His eyes got big. His breathing rate increased.

He stared for a few seconds and then I saw a slight grin appear, like a mischievous kid opening up a drawer he shouldn’t be in. He jumped out of line and stepped over to the items typically only seen on cable TV commercials.

He put a Perfect Tortilla Pan Set in his basket. Then snatched a box of Hanger Cascaders. He scanned for another moment and grabbed a Pocket Hose (Disclaimer: I have one too … my current one has lasted eight months -- a new record.)

Then he looked around to see if anyone was watching (I looked away just in time) and out of the corner of my eye watched him select a pair of Slimming Sauna Shorts that he buried underneath the other stuff in his basket.

Then he strolled to the back of the line with a very satisfied look on his face.

Not sure, but he might have even gotten more items before it was his turn to check out.

So here’s my question for you: Do you think this guy came to Walgreens intending to buy any of that stuff? Do you believe that he had a set budget for any of it?

Of course not!

At the moment he saw that section of goodies, a sensory and chemical reaction exploded within his brain like Fourth of July fireworks. Any semblance of rational thought left him, and the “Want” emotion occupied his total being.

What’s my point?

How often have you, or any sales rep you have been around, asked, “Do you have a budget for this?” or, “What’s your budget for this?”

--------------------------------------------------

■ **EXERCISE SET**:
1. Rewrite the impulse-buying passage from "He stared for" down to "to check out.", swapping "basket" for "cart" each time it appears.
2. According to the impulse-buying passage, how long has the writer's current Pocket Hose lasted?
The entries that follow have no connection to the impulse-buying passage.

■ **INFORMATION SHOWN**:
--------------------------------------------------

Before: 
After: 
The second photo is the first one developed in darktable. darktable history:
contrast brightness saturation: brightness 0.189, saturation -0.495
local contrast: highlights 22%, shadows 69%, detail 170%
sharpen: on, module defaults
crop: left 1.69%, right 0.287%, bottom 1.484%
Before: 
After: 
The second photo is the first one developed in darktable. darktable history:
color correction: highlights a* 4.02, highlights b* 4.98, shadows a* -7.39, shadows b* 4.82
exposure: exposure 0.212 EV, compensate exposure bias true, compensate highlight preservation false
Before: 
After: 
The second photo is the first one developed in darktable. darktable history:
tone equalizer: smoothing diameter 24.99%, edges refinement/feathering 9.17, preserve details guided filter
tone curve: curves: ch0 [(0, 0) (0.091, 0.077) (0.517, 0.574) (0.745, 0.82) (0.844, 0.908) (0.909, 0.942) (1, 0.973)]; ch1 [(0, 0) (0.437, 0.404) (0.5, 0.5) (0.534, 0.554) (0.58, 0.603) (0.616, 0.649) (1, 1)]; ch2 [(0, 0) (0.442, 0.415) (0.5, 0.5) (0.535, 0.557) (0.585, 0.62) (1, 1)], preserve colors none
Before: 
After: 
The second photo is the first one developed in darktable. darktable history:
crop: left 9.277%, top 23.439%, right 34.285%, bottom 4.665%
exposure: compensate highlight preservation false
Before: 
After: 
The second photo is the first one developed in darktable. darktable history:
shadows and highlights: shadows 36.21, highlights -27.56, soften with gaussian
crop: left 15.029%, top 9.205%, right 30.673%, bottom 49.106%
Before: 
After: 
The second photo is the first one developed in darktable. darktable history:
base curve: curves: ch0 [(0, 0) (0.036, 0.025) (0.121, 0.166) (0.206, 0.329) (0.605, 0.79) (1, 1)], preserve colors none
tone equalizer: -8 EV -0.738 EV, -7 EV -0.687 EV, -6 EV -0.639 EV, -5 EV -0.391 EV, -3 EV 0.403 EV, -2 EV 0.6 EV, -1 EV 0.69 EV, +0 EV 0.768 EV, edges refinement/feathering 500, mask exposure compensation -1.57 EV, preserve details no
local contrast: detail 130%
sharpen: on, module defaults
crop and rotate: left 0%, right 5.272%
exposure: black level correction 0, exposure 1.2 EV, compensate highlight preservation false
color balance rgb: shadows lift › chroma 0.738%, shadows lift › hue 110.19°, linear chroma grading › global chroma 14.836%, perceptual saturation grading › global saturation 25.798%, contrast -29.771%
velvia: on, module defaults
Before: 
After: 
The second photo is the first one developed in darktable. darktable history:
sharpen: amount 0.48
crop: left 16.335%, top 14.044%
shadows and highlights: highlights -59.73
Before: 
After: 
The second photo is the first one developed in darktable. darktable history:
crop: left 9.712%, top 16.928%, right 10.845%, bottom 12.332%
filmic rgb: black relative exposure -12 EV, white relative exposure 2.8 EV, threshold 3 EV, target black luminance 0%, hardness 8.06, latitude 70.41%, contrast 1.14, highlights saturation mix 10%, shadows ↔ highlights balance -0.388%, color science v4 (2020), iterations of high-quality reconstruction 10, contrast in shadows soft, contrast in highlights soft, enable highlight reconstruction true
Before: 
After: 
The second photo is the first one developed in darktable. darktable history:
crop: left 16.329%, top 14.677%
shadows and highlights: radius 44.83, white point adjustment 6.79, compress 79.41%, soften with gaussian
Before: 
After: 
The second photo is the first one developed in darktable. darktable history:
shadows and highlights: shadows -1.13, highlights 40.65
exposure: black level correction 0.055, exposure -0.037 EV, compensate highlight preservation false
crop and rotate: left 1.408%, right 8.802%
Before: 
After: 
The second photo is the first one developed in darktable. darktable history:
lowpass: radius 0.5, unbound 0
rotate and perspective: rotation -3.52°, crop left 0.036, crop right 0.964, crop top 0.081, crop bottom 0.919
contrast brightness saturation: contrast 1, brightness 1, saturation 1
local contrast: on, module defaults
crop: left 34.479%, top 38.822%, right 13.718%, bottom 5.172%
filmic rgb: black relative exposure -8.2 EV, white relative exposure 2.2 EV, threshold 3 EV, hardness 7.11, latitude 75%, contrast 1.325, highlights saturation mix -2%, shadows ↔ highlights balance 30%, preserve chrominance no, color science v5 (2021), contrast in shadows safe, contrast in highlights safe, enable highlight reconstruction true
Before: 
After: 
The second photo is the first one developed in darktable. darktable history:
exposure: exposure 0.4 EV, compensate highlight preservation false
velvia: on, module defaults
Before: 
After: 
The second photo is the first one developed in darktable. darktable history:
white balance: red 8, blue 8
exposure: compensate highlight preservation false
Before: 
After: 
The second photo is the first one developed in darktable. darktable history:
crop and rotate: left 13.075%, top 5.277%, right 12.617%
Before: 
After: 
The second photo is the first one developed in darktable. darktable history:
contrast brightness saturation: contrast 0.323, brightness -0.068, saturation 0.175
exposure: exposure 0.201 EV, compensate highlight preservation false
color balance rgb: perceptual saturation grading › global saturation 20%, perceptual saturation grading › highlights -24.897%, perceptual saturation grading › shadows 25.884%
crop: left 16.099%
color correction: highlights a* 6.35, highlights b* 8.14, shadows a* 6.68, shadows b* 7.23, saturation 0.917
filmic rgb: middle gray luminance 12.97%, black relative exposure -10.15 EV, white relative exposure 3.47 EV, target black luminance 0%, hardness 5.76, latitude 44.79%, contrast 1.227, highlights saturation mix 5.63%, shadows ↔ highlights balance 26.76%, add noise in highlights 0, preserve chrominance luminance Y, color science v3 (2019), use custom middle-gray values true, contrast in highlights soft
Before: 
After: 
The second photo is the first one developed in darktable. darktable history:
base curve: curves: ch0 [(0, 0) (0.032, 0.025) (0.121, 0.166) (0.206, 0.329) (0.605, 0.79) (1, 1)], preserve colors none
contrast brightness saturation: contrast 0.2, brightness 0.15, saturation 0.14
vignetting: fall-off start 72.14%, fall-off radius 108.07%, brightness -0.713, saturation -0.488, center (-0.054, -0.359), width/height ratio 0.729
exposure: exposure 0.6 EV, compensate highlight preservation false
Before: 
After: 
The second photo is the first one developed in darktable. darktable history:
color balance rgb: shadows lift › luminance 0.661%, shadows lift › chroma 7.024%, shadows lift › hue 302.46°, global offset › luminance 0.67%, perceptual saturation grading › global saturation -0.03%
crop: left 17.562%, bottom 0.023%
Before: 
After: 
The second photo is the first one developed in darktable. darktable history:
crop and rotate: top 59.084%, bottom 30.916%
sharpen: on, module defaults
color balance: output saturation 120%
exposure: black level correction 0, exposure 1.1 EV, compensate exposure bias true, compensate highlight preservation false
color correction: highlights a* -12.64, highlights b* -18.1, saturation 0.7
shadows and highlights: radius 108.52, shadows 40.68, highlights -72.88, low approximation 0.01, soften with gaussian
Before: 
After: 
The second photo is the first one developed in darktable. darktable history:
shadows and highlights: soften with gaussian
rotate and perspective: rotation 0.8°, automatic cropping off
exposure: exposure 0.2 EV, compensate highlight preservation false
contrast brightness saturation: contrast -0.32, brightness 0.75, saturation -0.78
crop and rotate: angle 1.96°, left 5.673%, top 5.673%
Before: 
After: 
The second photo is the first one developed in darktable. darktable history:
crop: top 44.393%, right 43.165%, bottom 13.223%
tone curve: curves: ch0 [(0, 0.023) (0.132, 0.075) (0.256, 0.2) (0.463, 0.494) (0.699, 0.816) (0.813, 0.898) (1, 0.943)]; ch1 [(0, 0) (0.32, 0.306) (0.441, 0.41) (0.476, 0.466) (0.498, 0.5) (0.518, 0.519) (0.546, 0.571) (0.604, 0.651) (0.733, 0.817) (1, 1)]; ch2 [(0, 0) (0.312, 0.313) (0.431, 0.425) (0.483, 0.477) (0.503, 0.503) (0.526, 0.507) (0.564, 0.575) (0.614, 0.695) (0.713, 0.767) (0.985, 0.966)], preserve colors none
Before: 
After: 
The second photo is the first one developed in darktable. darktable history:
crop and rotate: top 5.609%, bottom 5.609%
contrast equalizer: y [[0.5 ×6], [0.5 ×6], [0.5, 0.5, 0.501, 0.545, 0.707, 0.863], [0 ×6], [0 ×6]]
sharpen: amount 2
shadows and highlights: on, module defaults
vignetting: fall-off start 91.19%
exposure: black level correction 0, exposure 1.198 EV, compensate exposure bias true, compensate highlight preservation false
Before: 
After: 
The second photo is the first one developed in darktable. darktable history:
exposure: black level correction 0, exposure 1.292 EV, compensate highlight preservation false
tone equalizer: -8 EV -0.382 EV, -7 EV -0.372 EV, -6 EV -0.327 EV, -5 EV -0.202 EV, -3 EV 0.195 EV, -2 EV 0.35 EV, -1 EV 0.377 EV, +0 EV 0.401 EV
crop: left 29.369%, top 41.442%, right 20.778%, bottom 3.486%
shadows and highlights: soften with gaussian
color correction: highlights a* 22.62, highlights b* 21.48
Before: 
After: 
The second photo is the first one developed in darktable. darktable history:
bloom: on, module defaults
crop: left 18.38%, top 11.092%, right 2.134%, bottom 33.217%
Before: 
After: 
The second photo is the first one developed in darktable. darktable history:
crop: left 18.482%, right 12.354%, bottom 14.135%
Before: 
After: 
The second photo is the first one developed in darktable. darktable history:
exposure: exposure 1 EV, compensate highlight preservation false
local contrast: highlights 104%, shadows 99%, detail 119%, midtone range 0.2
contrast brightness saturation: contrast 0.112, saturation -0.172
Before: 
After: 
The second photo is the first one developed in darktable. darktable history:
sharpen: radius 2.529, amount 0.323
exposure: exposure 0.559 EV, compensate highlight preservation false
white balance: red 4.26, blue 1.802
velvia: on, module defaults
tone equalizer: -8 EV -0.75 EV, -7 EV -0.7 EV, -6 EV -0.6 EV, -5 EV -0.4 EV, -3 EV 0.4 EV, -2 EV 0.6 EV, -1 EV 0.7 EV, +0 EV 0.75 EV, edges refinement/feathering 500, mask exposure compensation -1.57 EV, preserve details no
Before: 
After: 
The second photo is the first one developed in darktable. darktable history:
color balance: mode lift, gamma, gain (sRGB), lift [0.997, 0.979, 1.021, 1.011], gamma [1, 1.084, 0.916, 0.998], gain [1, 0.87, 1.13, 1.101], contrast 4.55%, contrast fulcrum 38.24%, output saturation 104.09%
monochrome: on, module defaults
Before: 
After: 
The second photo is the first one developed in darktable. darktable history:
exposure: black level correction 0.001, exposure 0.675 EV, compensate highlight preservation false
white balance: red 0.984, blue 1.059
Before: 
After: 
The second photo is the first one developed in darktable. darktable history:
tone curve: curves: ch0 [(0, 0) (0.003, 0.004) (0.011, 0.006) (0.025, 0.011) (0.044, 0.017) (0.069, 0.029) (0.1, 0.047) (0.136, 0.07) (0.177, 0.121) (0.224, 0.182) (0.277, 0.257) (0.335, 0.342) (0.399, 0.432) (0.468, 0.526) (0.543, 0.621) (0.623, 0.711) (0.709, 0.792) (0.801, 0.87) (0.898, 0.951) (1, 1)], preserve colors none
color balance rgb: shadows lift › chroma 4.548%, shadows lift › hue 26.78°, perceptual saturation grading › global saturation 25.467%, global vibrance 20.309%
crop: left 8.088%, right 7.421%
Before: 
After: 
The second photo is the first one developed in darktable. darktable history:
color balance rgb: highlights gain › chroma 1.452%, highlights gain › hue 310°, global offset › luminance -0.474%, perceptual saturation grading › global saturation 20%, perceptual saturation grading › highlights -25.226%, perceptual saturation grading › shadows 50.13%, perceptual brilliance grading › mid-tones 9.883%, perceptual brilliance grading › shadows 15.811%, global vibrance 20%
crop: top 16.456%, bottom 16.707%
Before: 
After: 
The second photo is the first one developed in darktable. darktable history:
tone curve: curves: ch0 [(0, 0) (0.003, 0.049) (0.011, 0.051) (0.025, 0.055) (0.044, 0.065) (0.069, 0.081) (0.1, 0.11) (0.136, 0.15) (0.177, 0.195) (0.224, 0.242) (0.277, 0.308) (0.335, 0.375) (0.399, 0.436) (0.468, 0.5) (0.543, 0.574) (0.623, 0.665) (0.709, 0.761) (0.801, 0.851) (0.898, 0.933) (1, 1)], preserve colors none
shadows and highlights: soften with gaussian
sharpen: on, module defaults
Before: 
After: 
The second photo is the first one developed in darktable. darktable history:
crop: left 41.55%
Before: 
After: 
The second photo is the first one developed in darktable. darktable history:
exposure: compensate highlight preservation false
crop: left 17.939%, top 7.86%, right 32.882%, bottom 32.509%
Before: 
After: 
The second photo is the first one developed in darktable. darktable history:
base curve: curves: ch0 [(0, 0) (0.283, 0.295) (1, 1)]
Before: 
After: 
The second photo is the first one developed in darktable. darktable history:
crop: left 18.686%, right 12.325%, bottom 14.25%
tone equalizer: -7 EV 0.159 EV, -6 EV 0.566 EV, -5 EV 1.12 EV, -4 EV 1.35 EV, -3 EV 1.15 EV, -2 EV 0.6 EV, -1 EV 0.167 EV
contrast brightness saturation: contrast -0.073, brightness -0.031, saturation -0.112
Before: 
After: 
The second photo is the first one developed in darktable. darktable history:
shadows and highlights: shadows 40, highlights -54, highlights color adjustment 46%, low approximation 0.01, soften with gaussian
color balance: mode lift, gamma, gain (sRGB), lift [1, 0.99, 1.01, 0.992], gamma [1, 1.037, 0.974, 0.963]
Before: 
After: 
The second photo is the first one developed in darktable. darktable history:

--------------------------------------------------

■ **EXPECTED OUTPUTS**:
1.
He stared for a few seconds and then I saw a slight grin appear, like a mischievous kid opening up a drawer he shouldn’t be in. He jumped out of line and stepped over to the items typically only seen on cable TV commercials.

He put a Perfect Tortilla Pan Set in his cart. Then snatched a box of Hanger Cascaders. He scanned for another moment and grabbed a Pocket Hose (Disclaimer: I have one too … my current one has lasted eight months -- a new record.)

Then he looked around to see if anyone was watching (I looked away just in time) and out of the corner of my eye watched him select a pair of Slimming Sauna Shorts that he buried underneath the other stuff in his cart.

Then he strolled to the back of the line with a very satisfied look on his face.

Not sure, but he might have even gotten more items before it was his turn to check out.

2. Eight months.